Repository files navigation

Retfound Model API

This repository contains the Retfound model fine-tuned on the IDRID dataset and an API built with Flask to host and interact with the model.

Install Environment

  1. Create a Python environment with conda:

    conda create -n retfound python=3.7.5 -y
    conda activate retfound
  2. Install dependencies:

    git clone https://github.com/krishnaadithya/retfound_api.git
    cd retfound_api
    pip install -r requirements.txt

Steps to Use the API

1. Download Model File

  • Find the model .pth file here.
  • Download the file and place it in the finetune_IDRID folder in the root directory.

2. Running the API

  • The API is built using Flask.

  • Host the model by running:

    python retfound_api.py

3. Accessing the API

  • For online tunneling, the current setup uses ngrok.

  • Currently, the model is hosted locally, and you can use the following endpoint to push your image: https://623c-2001-8f8-166b-2a54-b5d7-fefa-f504-a420.ngrok-free.app/predict.

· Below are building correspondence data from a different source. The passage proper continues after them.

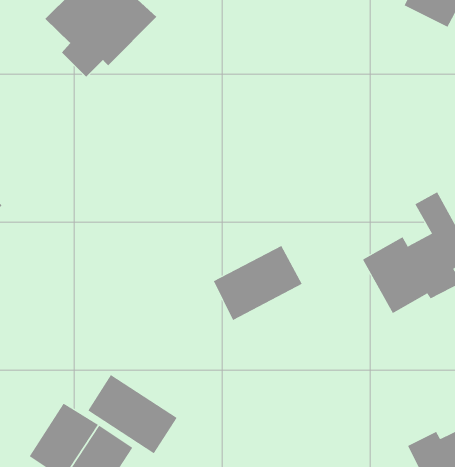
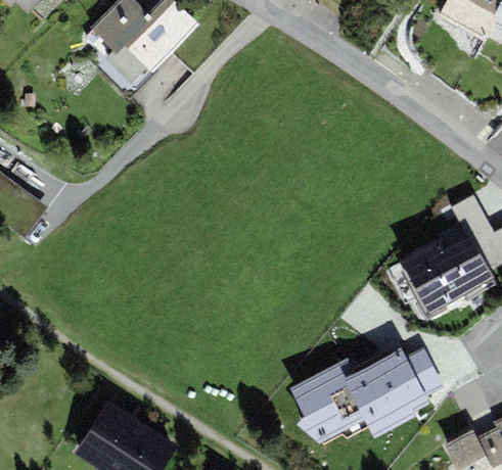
building: [213,245,302,321] -> none
building: none -> [289,345,445,444]
building: [88,374,177,454] -> none

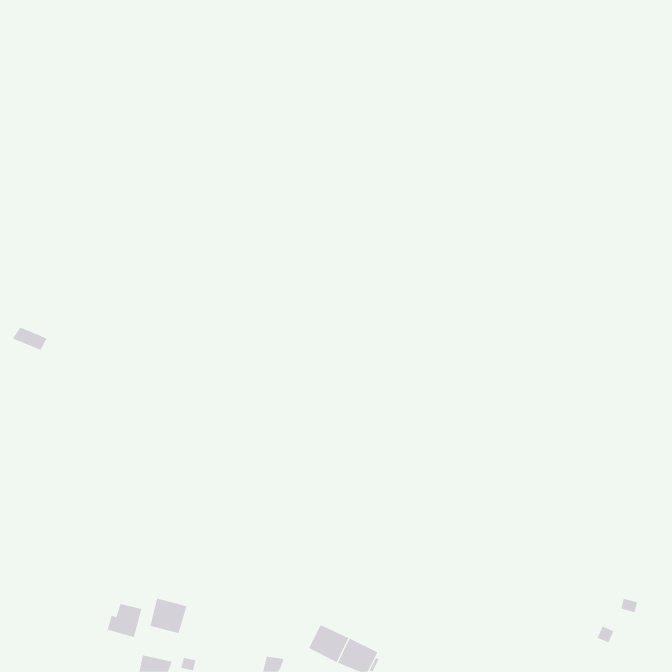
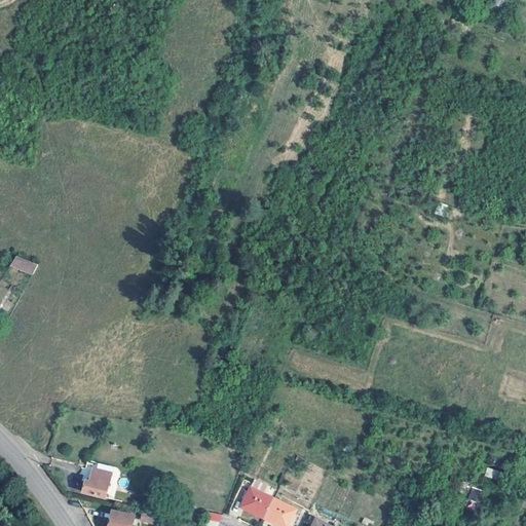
building: [150,598,187,634] -> none

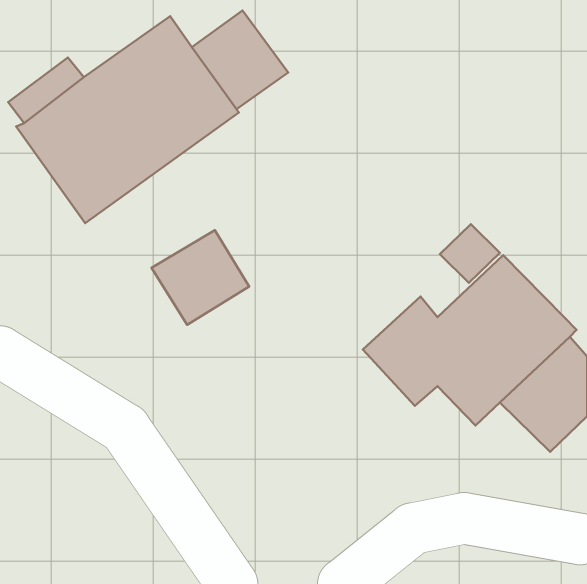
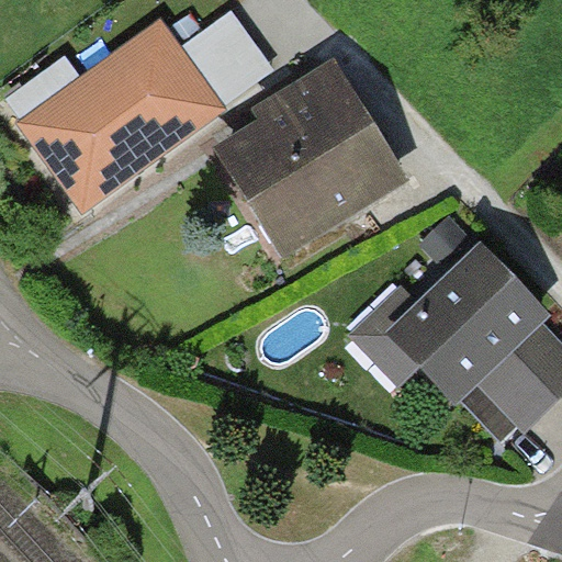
building: none -> [212,58,411,260]
building: [152,230,249,325] -> none

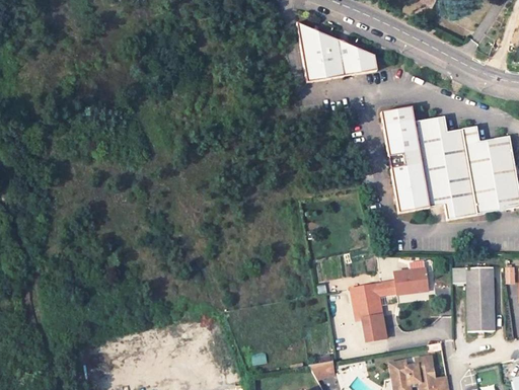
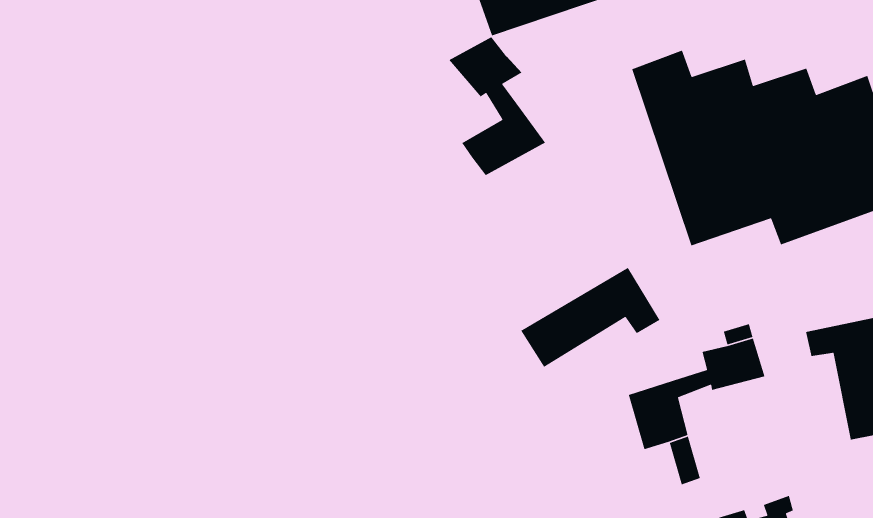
building: none -> [448,36,546,176]
building: none -> [520,267,661,368]

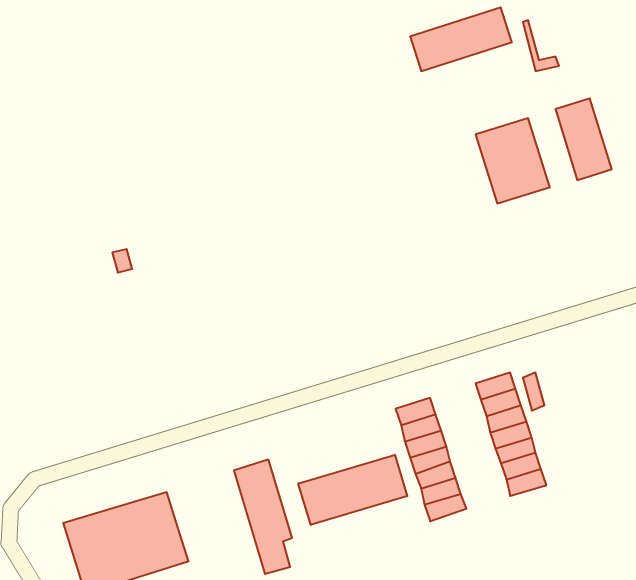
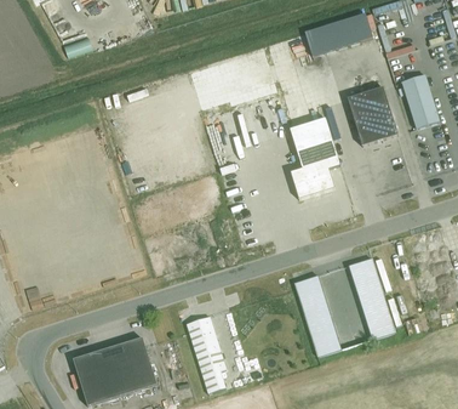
building: none -> [291,118,340,198]
building: [298,455,407,525] -> none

  • Api file format: {'image': (image_path, image_data)}

  • Use the provided Python code to call the API:

    import requests
    from PIL import Image
    import io
    import time
    
    # Replace 'your_image.jpg' with the path to your image file
    image_path = 'your_image.jpg'
    
    # Open the image file
    with open(image_path, 'rb') as f:
        image_data = f.read()
    
    # Create a dictionary containing the image file
    files = {'image': (image_path, image_data)}
    
    # Make a POST request to the API endpoint
    url = "https://623c-2001-8f8-166b-2a54-b5d7-fefa-f504-a420.ngrok-free.app/predict"  # Replace this link with your endpoint
    response = requests.post(url, files=files)
    
    
    # Check if the request was successful (status code 200)
    if response.status_code == 200:
        result = response.json()
        print(f'Predicted category: {result["predictions"]}')    
    else:
        print(f'Error: {response.text}')

Please replace your_image.jpg with the path to your image file before running the code.